They're so prevalent we don't even notice anymore. At the convenience store. The ATM. The entrance to the ballpark.
And mall parking lots.
So no one was surprised when a security camera caught Madelyne Gorman Toogood beating her 4-year-old daughter outside a northern Indiana department store. The televised images caused a public furor and the arrest of the mother. The pictures were so graphic that even her attorney admits she's guilty. Child-abuse prevention groups believe the publicity may help expose a long-hidden national tragedy.
But the episode also highlights another trend: the rise of surveillance in the modern world. From Tokyo to Tampa, cameras and other tracking technology are proliferating.
In some cases, they record wrongdoing, as they did in Indiana. But a thorough accounting of their consequences has yet to be done. Indeed, if society is supposed to have a say in how it balances freedom and order, individual rights and the public good, the debate has barely begun, sociologists say.
Among the questions to consider: In a wired world, how many secrets do we get to keep?
"Clearly, the technology requires attention to these issues in ways that we didn't have to before," says Gary T. Marx, professor emeritus of sociology at the Massachusetts Institute of Technology in Cambridge, Mass. Some people ask, " 'What's the big deal, as long as you're doing the right thing?' But in fact, we don't set up our public policy simply in terms of pragmatism. In fact, we make it rather difficult for law enforcement to get its job done."
Ever since an amateur cameraman caught Los Angeles police beating Rodney King a decade ago, the camera has proved increasingly valuable to justice. Police increasingly tape interrogation-room confessions. The technology has gotten so cheap that even small stores now set up multiple cameras.
Surveillance experts suggest that the average American gets caught on tape many times a day. In the case of Ms. Toogood, who's living in Mishawaka, Ind., a security camera caught her beating her daughter in her Toyota sport-utility vehicle. Local police released the tape nearly a week after the incident, hoping someone might identify the mother. Toogood subsequently turned herself in.
The tape has returned to the fore a long-standing problem in the United States: child abuse. "It's not a surprise," says Chris Monaco, director of the Childhelp USA National Child Abuse Hotline. The organization averages 580 calls a day from the US and Canada. Every 10 seconds, a child somewhere gets abused, according to the organization, and three die each day from various forms of neglect and maltreatment.
The Toogood incident wasn't that surprising, adds Dr. Monaco. "The furor that it has raised across this country hopefully will have people taking a second look at this."
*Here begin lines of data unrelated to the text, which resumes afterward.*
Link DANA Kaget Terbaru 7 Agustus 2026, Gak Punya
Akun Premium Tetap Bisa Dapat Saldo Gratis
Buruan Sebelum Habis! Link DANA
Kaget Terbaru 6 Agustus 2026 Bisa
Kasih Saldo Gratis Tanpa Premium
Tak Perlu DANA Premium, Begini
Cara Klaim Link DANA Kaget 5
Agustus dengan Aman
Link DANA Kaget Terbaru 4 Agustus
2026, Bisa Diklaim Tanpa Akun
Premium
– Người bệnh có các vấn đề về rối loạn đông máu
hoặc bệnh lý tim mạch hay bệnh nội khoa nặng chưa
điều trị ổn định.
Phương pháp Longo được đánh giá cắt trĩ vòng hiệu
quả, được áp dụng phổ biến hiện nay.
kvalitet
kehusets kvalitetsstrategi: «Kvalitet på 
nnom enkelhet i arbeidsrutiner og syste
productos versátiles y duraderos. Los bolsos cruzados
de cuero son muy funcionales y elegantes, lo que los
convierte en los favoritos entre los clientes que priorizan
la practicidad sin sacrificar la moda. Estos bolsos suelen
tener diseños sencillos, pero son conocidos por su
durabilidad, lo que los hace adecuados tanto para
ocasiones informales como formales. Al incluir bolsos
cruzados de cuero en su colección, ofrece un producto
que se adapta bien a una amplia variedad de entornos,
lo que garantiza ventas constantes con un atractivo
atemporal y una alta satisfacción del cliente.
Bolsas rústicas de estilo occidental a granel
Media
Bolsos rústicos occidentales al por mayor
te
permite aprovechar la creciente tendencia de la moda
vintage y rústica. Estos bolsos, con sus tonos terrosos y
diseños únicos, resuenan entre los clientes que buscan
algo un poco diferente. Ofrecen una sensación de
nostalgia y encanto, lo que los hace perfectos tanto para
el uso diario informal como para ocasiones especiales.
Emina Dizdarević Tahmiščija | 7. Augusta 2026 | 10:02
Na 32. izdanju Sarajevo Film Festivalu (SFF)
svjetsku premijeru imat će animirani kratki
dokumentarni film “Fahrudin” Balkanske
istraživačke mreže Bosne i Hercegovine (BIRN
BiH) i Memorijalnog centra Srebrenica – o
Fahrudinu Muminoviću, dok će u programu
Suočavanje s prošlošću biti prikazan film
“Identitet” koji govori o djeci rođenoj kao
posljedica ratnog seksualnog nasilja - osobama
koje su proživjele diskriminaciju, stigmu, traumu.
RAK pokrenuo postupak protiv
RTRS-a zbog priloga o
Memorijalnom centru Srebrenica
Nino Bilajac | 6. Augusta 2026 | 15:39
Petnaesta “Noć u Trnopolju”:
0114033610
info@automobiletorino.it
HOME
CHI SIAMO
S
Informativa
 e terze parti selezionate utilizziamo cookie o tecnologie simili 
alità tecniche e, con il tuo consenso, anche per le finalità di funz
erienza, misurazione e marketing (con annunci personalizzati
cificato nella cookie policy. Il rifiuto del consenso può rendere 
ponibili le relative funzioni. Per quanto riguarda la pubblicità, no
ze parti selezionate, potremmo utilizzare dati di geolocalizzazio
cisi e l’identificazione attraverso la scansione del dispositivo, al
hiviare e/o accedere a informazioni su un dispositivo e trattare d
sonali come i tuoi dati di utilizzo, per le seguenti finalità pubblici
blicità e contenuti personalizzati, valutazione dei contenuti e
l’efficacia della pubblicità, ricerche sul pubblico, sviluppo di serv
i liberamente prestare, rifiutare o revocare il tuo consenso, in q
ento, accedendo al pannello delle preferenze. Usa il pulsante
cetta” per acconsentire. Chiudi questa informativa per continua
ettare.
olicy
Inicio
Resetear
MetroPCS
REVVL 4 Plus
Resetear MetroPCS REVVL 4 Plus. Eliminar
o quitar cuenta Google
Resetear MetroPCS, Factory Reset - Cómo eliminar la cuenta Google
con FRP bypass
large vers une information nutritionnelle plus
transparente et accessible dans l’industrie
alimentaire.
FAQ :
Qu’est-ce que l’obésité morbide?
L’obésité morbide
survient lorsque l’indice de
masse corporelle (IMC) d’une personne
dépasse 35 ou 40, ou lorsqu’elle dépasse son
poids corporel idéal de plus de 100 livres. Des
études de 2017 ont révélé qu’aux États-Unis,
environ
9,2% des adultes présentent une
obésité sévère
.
But the incident also raises troubling questions for some surveillance skeptics. For one thing, the technology sometimes ends up playing a much broader role than intended. If the Indiana parking-lot camera, presumably installed to stop car thieves, catches a child abuser instead, most people would probably cheer. But how far should the net widen, asks William Staples, a sociology professor at the University of Kansas in Lawrence and author of "Everyday Surveillance." "Does the camera shut off when it catches people caught in a romantic tryst in the parking lot?"
Another concern: Who controls the images? Sure, police legitimately use them to find suspects. But they could be used for blackmail or to keep someone from getting a job, Professor Marx points out.
Already, various Internet sites tout candid photos of people from male athletes in the locker room to women in the mall taken without their permission. Laws are only now being written that make such activity illegal.
Just last week, the Washington State Supreme Court ruled that photographing or videotaping up women's skirts in public places didn't violate the state's prohibition against voyeurism. A state representative has vowed to close the loophole with a new bill.
Whether a person can be taped legally depends in large degree on where they are. "The guiding principle is whether the individual involved has a reasonable expectation of privacy," says David Sobel, general counsel for the Electronic Privacy Information Center in Washington, D.C.
The courts have generally ruled that someone in a public place doesn't have that expectation.
According to the courts, even people caught on camera in a remote area of a national park don't have a reasonable expectation of privacy, Mr. Sobel says. So Toogood appears to have little chance of challenging the videotape on privacy grounds. Charged with felony battery to a child, she faces up to three years in prison if convicted.
Among the calls coming into the Childhelp USA hot line, many have expressed anger at a parent who could do such a thing to a child. "Maybe something like this will make someone think twice," says Monaco. "But then again, they might go home and do it."
Behind closed doors.
Society still needs to figure out how far it should peep into people's lives.